Randomised, double-blind, placebo-controlled trial of oral budesonide for prophylaxis of acute intestinal graft-versus-host disease after allogeneic stem cell transplantation (PROGAST)

BackgroundGastrointestinal graft–versus-host disease (GvHD) is a potentially life-threatening complication after allogeneic stem cell transplantation (SCT). Since therapeutic options are still limited, a prophylactic approach seems to be warranted.MethodsIn this randomised, double-blind-phase III trial, we evaluated the efficacy of budesonide in the prophylaxis of acute intestinal GvHD after SCT. The trial was registered at https://clinicaltrials.gov, number NCT00180089.Patients were randomly assigned to receive either 3 mg capsule three times daily oral budesonide or placebo. Budesonide was applied as a capsule with pH-modified release in the terminal ileum.
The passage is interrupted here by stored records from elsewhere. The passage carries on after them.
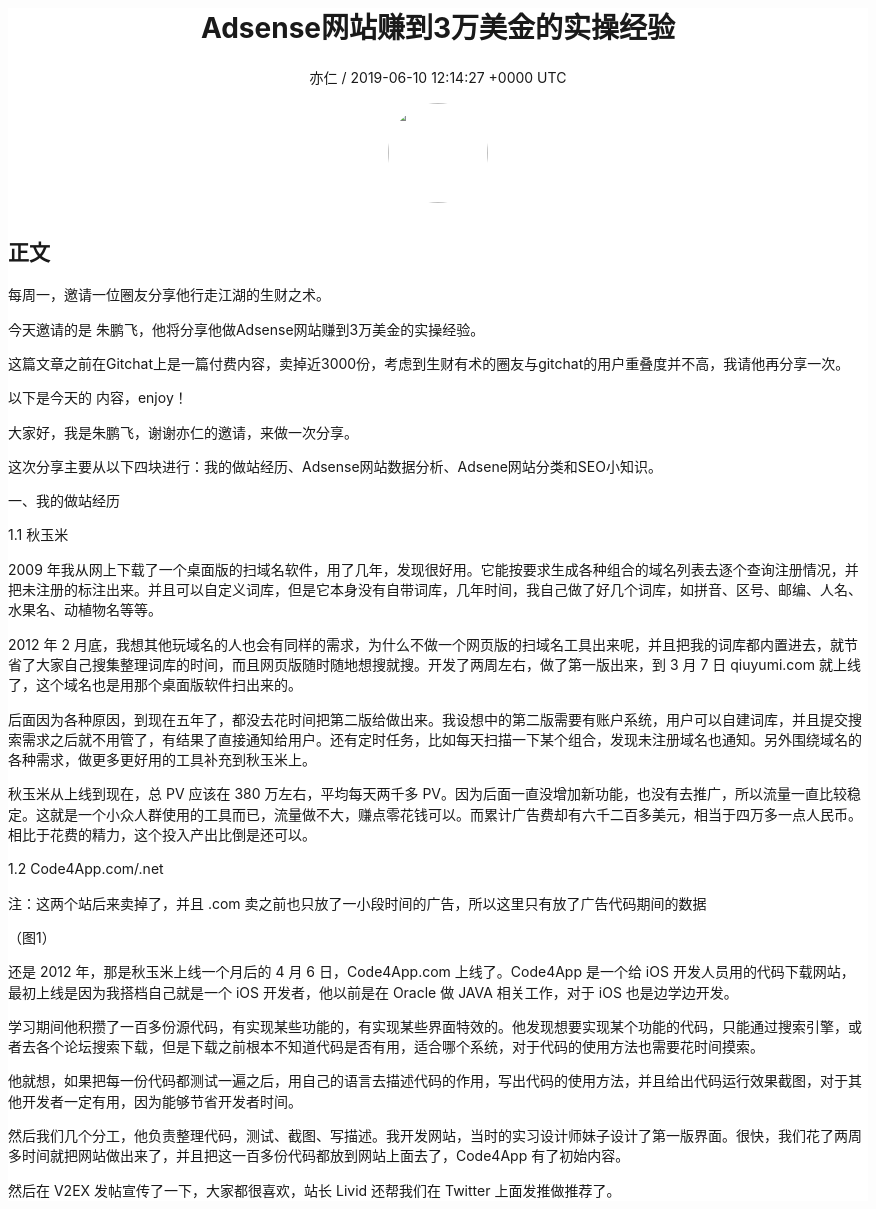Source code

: <h1 align="center">Adsense网站赚到3万美金的实操经验</h1>
<p align="center">
    <a>亦仁 / 2019-06-10 12:14:27 &#43;0000 UTC</a>
</p>

<div align="center">
    <img src="https://images.zsxq.com/Fn3NQqCN8nuGF86yZPXSbEsl0mb3?e=1590940799&amp;token=kIxbL07-8jAj8w1n4s9zv64FuZZNEATmlU_Vm6zD:pfbNc8W3hS0oYG_hyXXh_rHMHuc=" width="100" height="100" style="border:1px solid;border-radius:50%; color:#ffffff"/>
</div>

## 正文

<div>
 

每周一，邀请一位圈友分享他行走江湖的生财之术。

今天邀请的是  朱鹏飞，他将分享他做Adsense网站赚到3万美金的实操经验。

这篇文章之前在Gitchat上是一篇付费内容，卖掉近3000份，考虑到生财有术的圈友与gitchat的用户重叠度并不高，我请他再分享一次。

以下是今天的 内容，enjoy！ 

大家好，我是朱鹏飞，谢谢亦仁的邀请，来做一次分享。

这次分享主要从以下四块进行：我的做站经历、Adsense网站数据分析、Adsene网站分类和SEO小知识。

一、我的做站经历

1.1 秋玉米

2009 年我从网上下载了一个桌面版的扫域名软件，用了几年，发现很好用。它能按要求生成各种组合的域名列表去逐个查询注册情况，并把未注册的标注出来。并且可以自定义词库，但是它本身没有自带词库，几年时间，我自己做了好几个词库，如拼音、区号、邮编、人名、水果名、动植物名等等。

2012 年 2 月底，我想其他玩域名的人也会有同样的需求，为什么不做一个网页版的扫域名工具出来呢，并且把我的词库都内置进去，就节省了大家自己搜集整理词库的时间，而且网页版随时随地想搜就搜。开发了两周左右，做了第一版出来，到 3 月 7 日 qiuyumi.com 就上线了，这个域名也是用那个桌面版软件扫出来的。

后面因为各种原因，到现在五年了，都没去花时间把第二版给做出来。我设想中的第二版需要有账户系统，用户可以自建词库，并且提交搜索需求之后就不用管了，有结果了直接通知给用户。还有定时任务，比如每天扫描一下某个组合，发现未注册域名也通知。另外围绕域名的各种需求，做更多更好用的工具补充到秋玉米上。

秋玉米从上线到现在，总 PV 应该在 380 万左右，平均每天两千多 PV。因为后面一直没增加新功能，也没有去推广，所以流量一直比较稳定。这就是一个小众人群使用的工具而已，流量做不大，赚点零花钱可以。而累计广告费却有六千二百多美元，相当于四万多一点人民币。相比于花费的精力，这个投入产出比倒是还可以。

1.2 Code4App.com/.net

注：这两个站后来卖掉了，并且 .com 卖之前也只放了一小段时间的广告，所以这里只有放了广告代码期间的数据

（图1）

还是 2012 年，那是秋玉米上线一个月后的 4 月 6 日，Code4App.com 上线了。Code4App 是一个给 iOS 开发人员用的代码下载网站，最初上线是因为我搭档自己就是一个 iOS 开发者，他以前是在 Oracle 做 JAVA 相关工作，对于 iOS 也是边学边开发。

学习期间他积攒了一百多份源代码，有实现某些功能的，有实现某些界面特效的。他发现想要实现某个功能的代码，只能通过搜索引擎，或者去各个论坛搜索下载，但是下载之前根本不知道代码是否有用，适合哪个系统，对于代码的使用方法也需要花时间摸索。

他就想，如果把每一份代码都测试一遍之后，用自己的语言去描述代码的作用，写出代码的使用方法，并且给出代码运行效果截图，对于其他开发者一定有用，因为能够节省开发者时间。

然后我们几个分工，他负责整理代码，测试、截图、写描述。我开发网站，当时的实习设计师妹子设计了第一版界面。很快，我们花了两周多时间就把网站做出来了，并且把这一百多份代码都放到网站上面去了，Code4App 有了初始内容。

然后在 V2EX 发帖宣传了一下，大家都很喜欢，站长 Livid 还帮我们在 Twitter 上面发推做推荐了。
Study medication was administered through day 56, follow-up continued until 12 months after transplantation. If any clinical signs of acute intestinal GvHD appeared, an ileocolonoscopy with biopsy specimens was performed.ResultsThe crude incidence of histological or clinical stage 3–4 acute intestinal GvHD until day 100 observed in 91 (n =48 budesonide, n =43 placebo) evaluable patients was 12.5% (95% CI 3-22%) under treatment with budesonide and 14% (95% CI 4-25%) under placebo (p = 0.888). Histologic and clinical stage 3–4 intestinal GvHD after 12 months occurred in 17% (95% CI 6-28%) of patients in the budesonide group and 19% (CI 7-32%) in the placebo group (p = 0.853). Although budesonide was tolerated well, we observed a trend towards a higher rate of infectious complications in the study group (47.9% versus 30.2%, p = 0.085). The cumulative incidences at 12 months of intestinal GvHD stage >2 with death as a competing event (budesonide 20.8% vs. placebo 32.6%, p = 0.250) and the cumulative incidence of relapse (budesonide 20.8% vs. placebo 16.3%, p = 0.547) and non-relapse mortality (budesonide 28% (95% CI 15-41%) vs. placebo 30% (95% CI 15-44%), showed no significant difference within the two groups (p = 0.911). The trial closed after 94 patients were enrolled because of slow accrual. Within the limits of the final sample size, we were unable to show any benefit for the addition of budesonide to standard GvHD prophylaxis.ConclusionsBudesonide did not decrease the occurrence of intestinal GvHD in this trial. These results imply most likely that prophylactic administration of budenoside with pH-modified release in the terminal ileum is not effective.